The case revolves around Bharti Airtel and Hutch getting additional spectrum in Delhi and Mumbai respectively in 2002. While both firms had moved from 4.4 MHz to 6.2 MHz around 1997, when the revenue share arrangement came into force and the details were finalised in September 2001, Airtel’s SUC was fixed at 3%—this was fixed at 2% for those with 4.4 MHz of spectrum. And when Airtel moved to 8 MHz—based on a decision by the late Pramod Mahajan in February 2002—the SUC rose to 4%. At that point, Mahajan also decided to allow up to 10 MHz, subject to subscriber-linked criterion to be decided later, but at the same 4% SUC. This is what CBI alleged was done to benefit Airtel which had an IPO around that time—CBI says the SUC for 10 MHz should have been raised to 5% as there was a 1% increase with every extra tranche of spectrum.

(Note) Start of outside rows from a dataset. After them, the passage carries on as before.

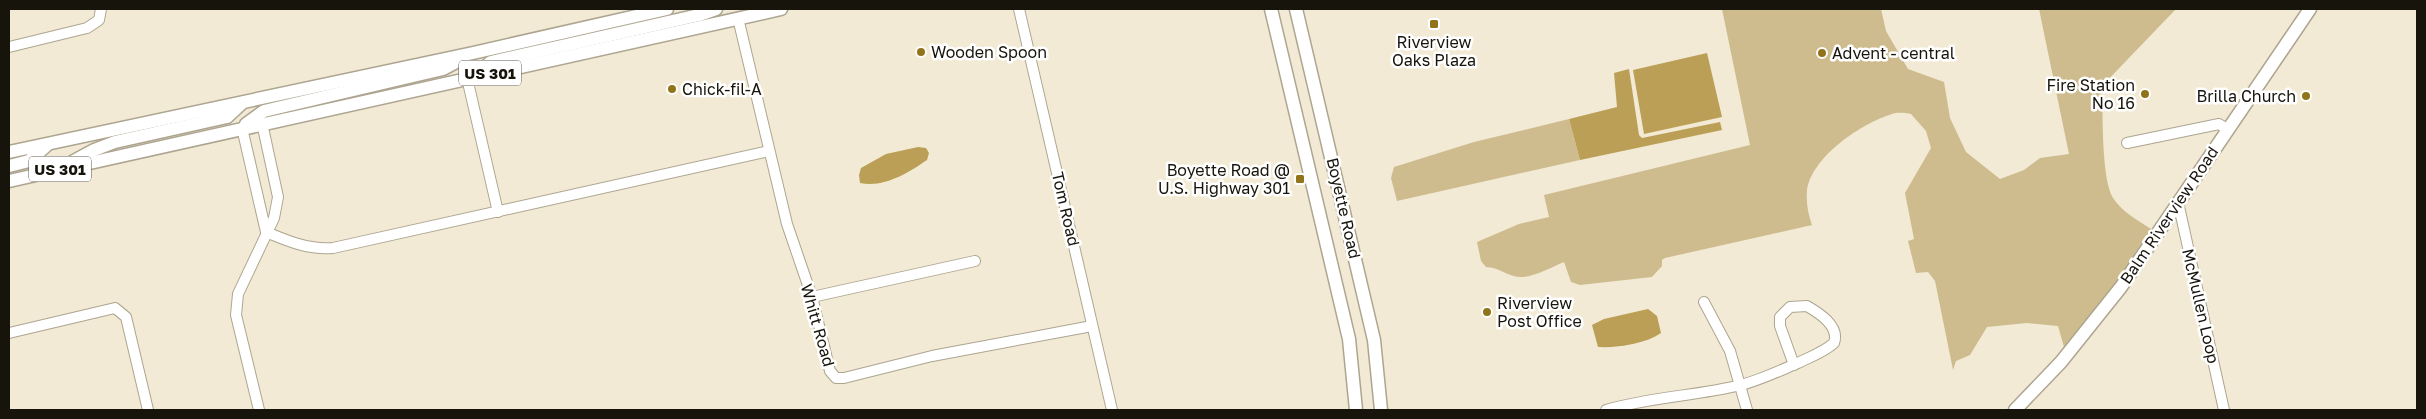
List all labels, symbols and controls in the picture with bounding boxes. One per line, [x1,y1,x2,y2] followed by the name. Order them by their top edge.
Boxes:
[1428,18,1440,30] marker: Riverview Oaks Plaza
[1392,32,1476,70] place label: Riverview Oaks Plaza
[931,42,1047,62] place label: Wooden Spoon
[1832,43,1955,63] place label: Advent - central
[915,46,927,58] marker: Wooden Spoon
[1816,47,1828,59] marker: Advent - central
[459,60,521,86] road number: US 301
[2047,75,2135,113] place label: Fire Station No 16
[682,79,762,99] place label: Chick-fil-A
[666,83,678,95] marker: Chick-fil-A
[2196,86,2296,106] place label: Brilla Church
[2139,88,2151,100] marker: Fire Station No 16
[2300,90,2312,102] marker: Brilla Church
[2116,143,2222,287] street label: Balm Riverview Road
[29,156,91,182] road number: US 301
[1323,156,1365,260] street label: Boyette Road
[1158,160,1290,198] place label: Boyette Road @ U.S. Highway 301
[1048,170,1084,248] street label: Tom Road
[1294,173,1306,185] marker: Boyette Road @ U.S. Highway 301
[2178,247,2224,365] street label: McMullen Loop
[797,281,839,369] street label: Whitt Road
[1497,293,1582,331] place label: Riverview Post Office
[1481,306,1493,318] marker: Riverview Post Office

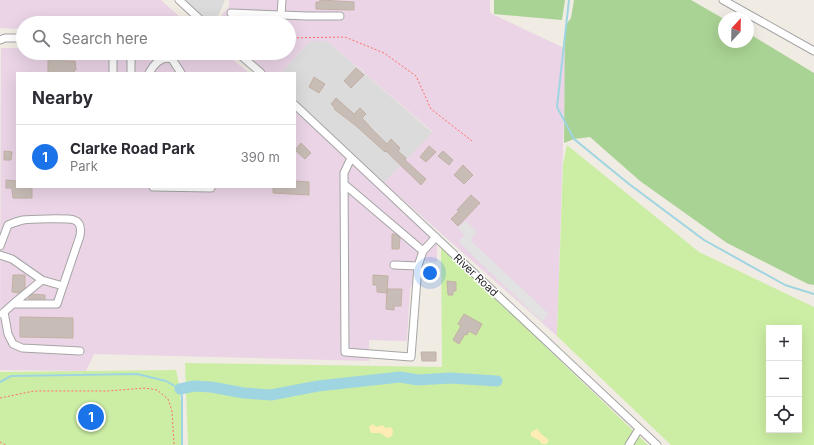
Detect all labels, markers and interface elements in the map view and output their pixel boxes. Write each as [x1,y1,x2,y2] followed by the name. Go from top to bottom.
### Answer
[718,12,754,48] north arrow
[16,16,296,60] search box
[30,27,52,49] icon: search
[62,29,148,48] text: Search here
[32,88,93,108] text: Nearby
[70,139,195,158] text: Clarke Road Park
[42,149,48,165] text: 1
[241,149,280,165] text: 390 m
[70,158,98,174] text: Park
[451,251,501,299] street label: River Road
[420,263,440,283] your location
[766,325,802,433] map controls
[766,325,802,361] button: +
[766,361,802,397] button: −
[766,397,802,433] button: locate
[78,402,104,432] pin: 1

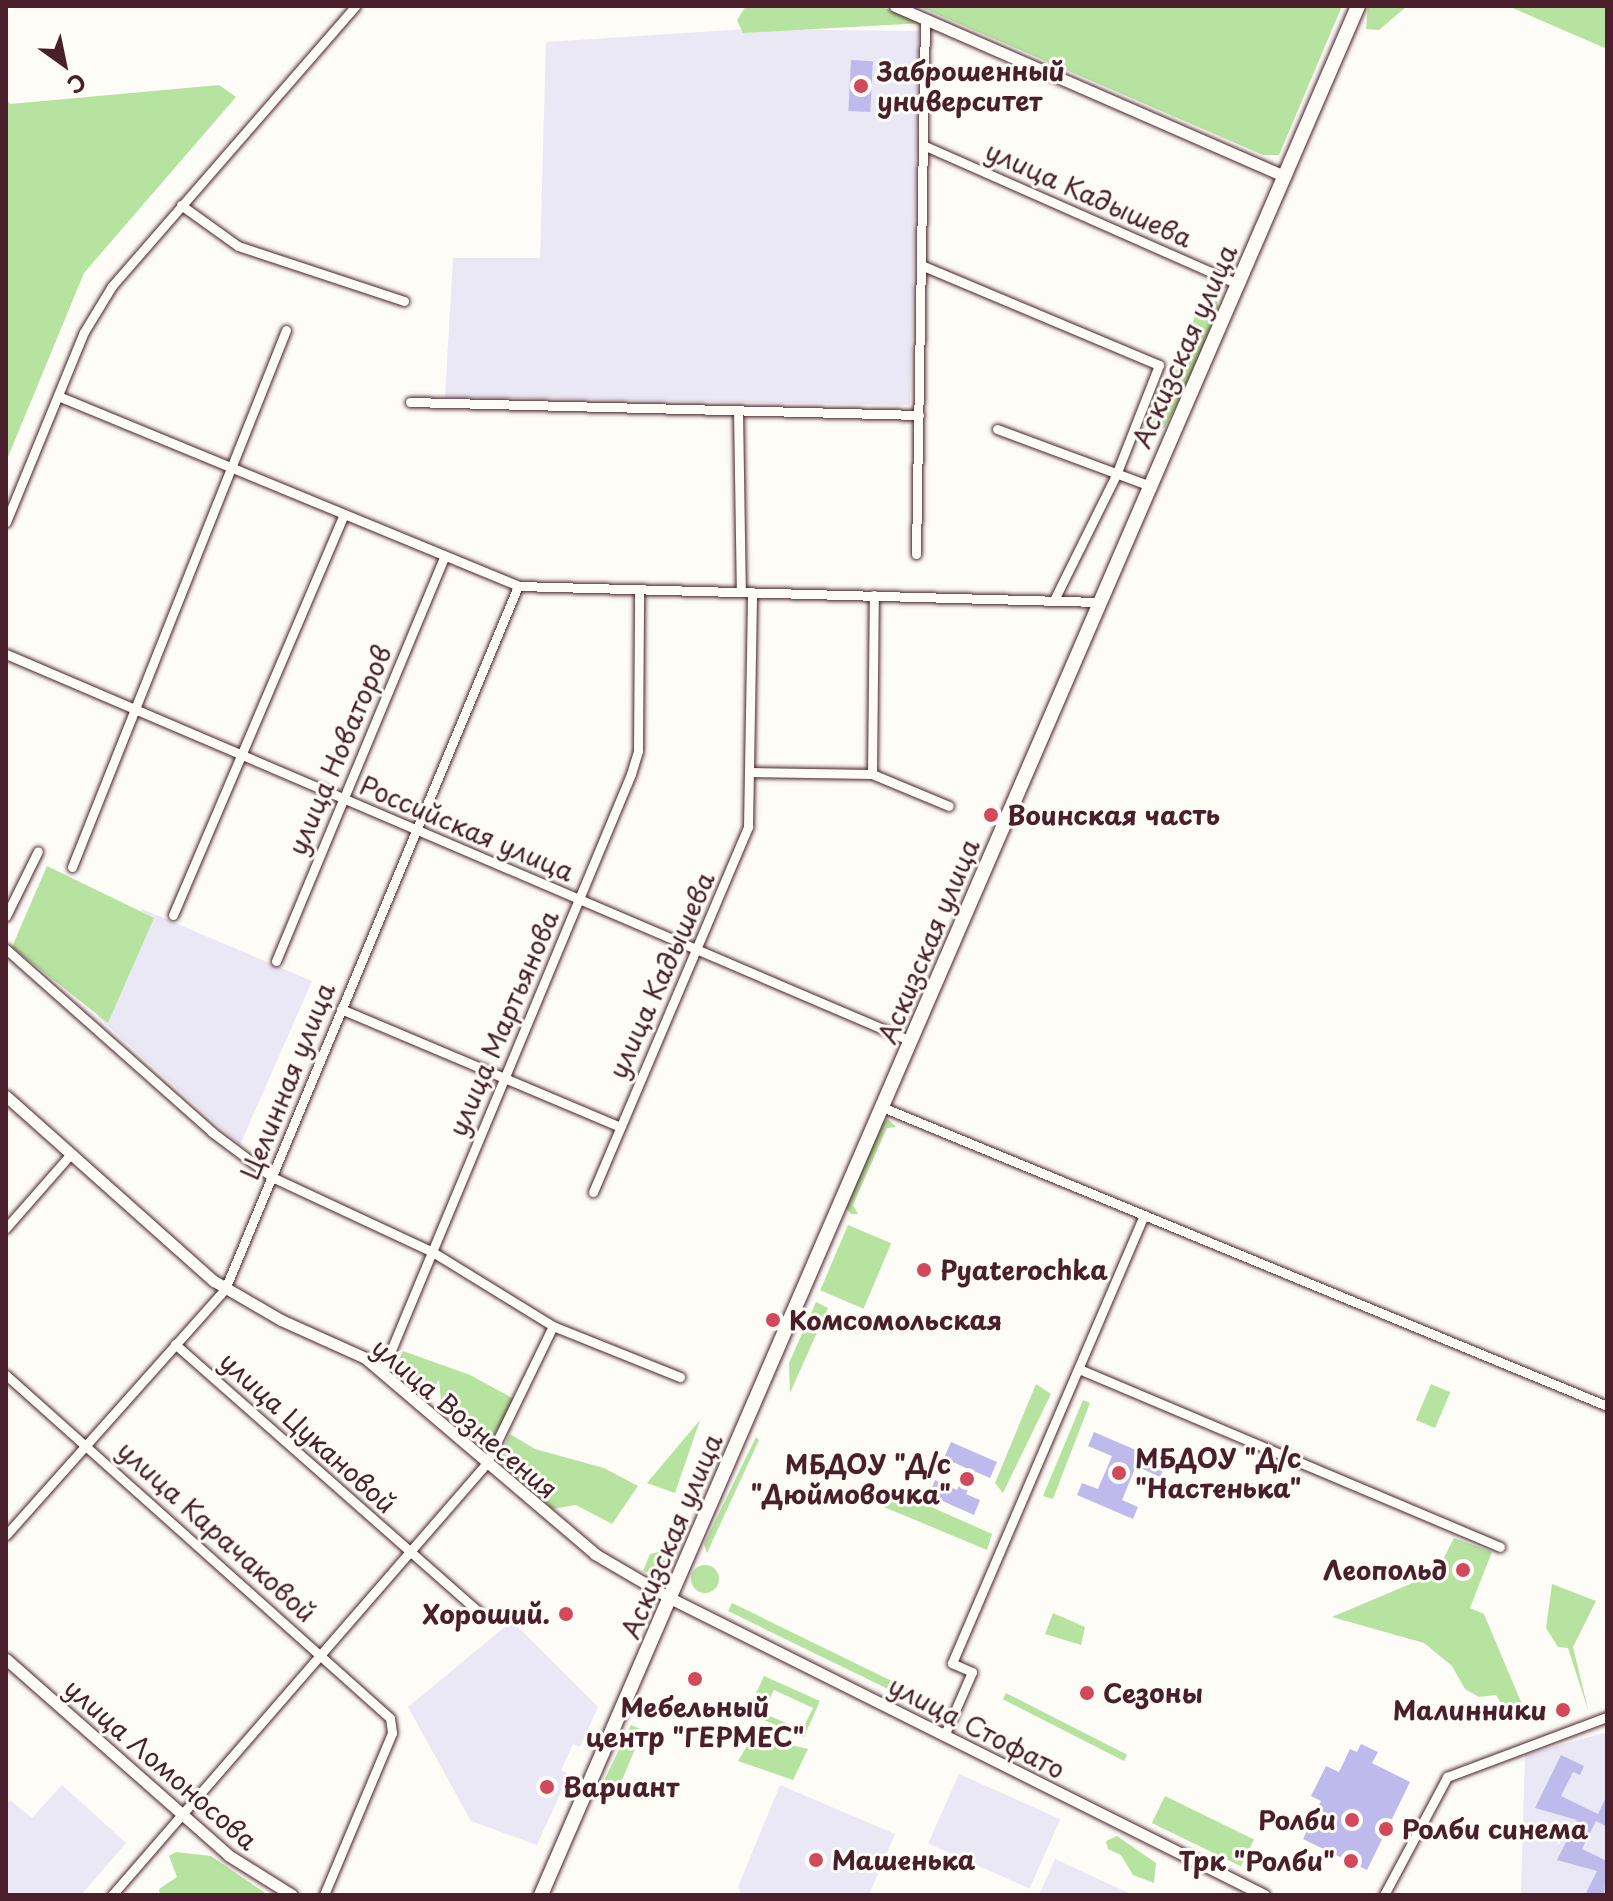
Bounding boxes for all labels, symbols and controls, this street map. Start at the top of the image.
north arrow [24,24,104,104]
place label: Заброшенный университет [877,55,1065,116]
text: С [61,66,93,103]
marker: Заброшенный университет [852,77,870,95]
street label: улица Кадышева [981,134,1197,254]
street label: Аскизская улица [1125,239,1243,453]
street label: улица Новаторов [281,640,397,860]
street label: Российская улица [355,769,579,887]
place label: Воинская часть [1007,799,1220,831]
marker: Воинская часть [982,806,1000,824]
street label: Аскизская улица [871,833,985,1049]
street label: улица Кадышева [601,867,721,1083]
street label: улица Мартьянова [441,905,565,1141]
street label: Целинная улица [233,977,341,1185]
place label: Pyaterochka [940,1254,1108,1286]
marker: Pyaterochka [915,1261,933,1279]
place label: Комсомольская [789,1304,1002,1336]
marker: Комсомольская [764,1311,782,1329]
street label: улица Вознесения [365,1331,565,1505]
street label: улица Цукановой [213,1345,403,1519]
street label: Аскизская улица [614,1428,728,1644]
street label: улица Карачаковой [111,1434,323,1628]
place label: МБДОУ "Д/с "Настенька" [1135,1442,1302,1504]
place label: МБДОУ "Д/с "Дюймовочка" [750,1448,951,1510]
marker: МБДОУ "Д/с "Настенька" [1110,1464,1128,1482]
marker: МБДОУ "Д/с "Дюймовочка" [958,1470,976,1488]
place label: Леопольд [1323,1554,1447,1586]
marker: Леопольд [1454,1561,1472,1579]
place label: Хороший. [422,1598,550,1630]
marker: Хороший. [557,1605,575,1623]
street label: улица Стофато [883,1669,1071,1785]
marker: Мебельный центр "ГЕРМЕС" [686,1670,704,1688]
street label: улица Ломоносова [58,1671,264,1857]
place label: Сезоны [1103,1677,1203,1709]
marker: Сезоны [1078,1684,1096,1702]
place label: Мебельный центр "ГЕРМЕС" [585,1691,805,1752]
place label: Малинники [1393,1694,1547,1726]
marker: Малинники [1554,1701,1572,1719]
place label: Вариант [563,1771,679,1803]
marker: Вариант [538,1778,556,1796]
place label: Ролби [1258,1804,1336,1836]
marker: Ролби [1343,1811,1361,1829]
place label: Ролби синема [1402,1813,1588,1845]
marker: Ролби синема [1377,1820,1395,1838]
place label: Машенька [832,1844,975,1876]
place label: Трк "Ролби" [1177,1845,1335,1877]
marker: Машенька [807,1851,825,1869]
marker: Трк "Ролби" [1342,1852,1360,1870]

But as Airtel argued, its IPO had been oversubscribed 2-3 days before Mahajan’s decision and, in any case, it had got only 8 MHz under Mahajan and its SUC was raised to 4% when this happened. It was only in 2003 that it got to 10 MHz. Indeed, till the A Raja scam report came out—8 years after the so-called Mittal-Mahajan scam—no minister in the UPA felt the need to raise the SUC for 10 MHz and above; indeed, the regulator had been arguing there was a need to cap SUC since it was too high. As for CBI’s charge that SUC was always raised 1% for every spectrum tranche, the 2001 WLL-spectrum policy allowed telcos to move from 2.5 MHz to 3.75 MHz and then to 5 MHz with the SUC flat at 2%. Surely these inconvenient truths needed to have been studied by seniors in the CBI as well as in the telecom ministry before such serious charges were made? Or was it that, as Jaitley claims, since the idea was to say the NDA also had lots of telecom scams—to counter the UPA’s Raja one—such niceties didn’t really matter? With such a drubbing from the courts, the good news is, CBI bosses will be a lot more careful about doing political bidding in the future.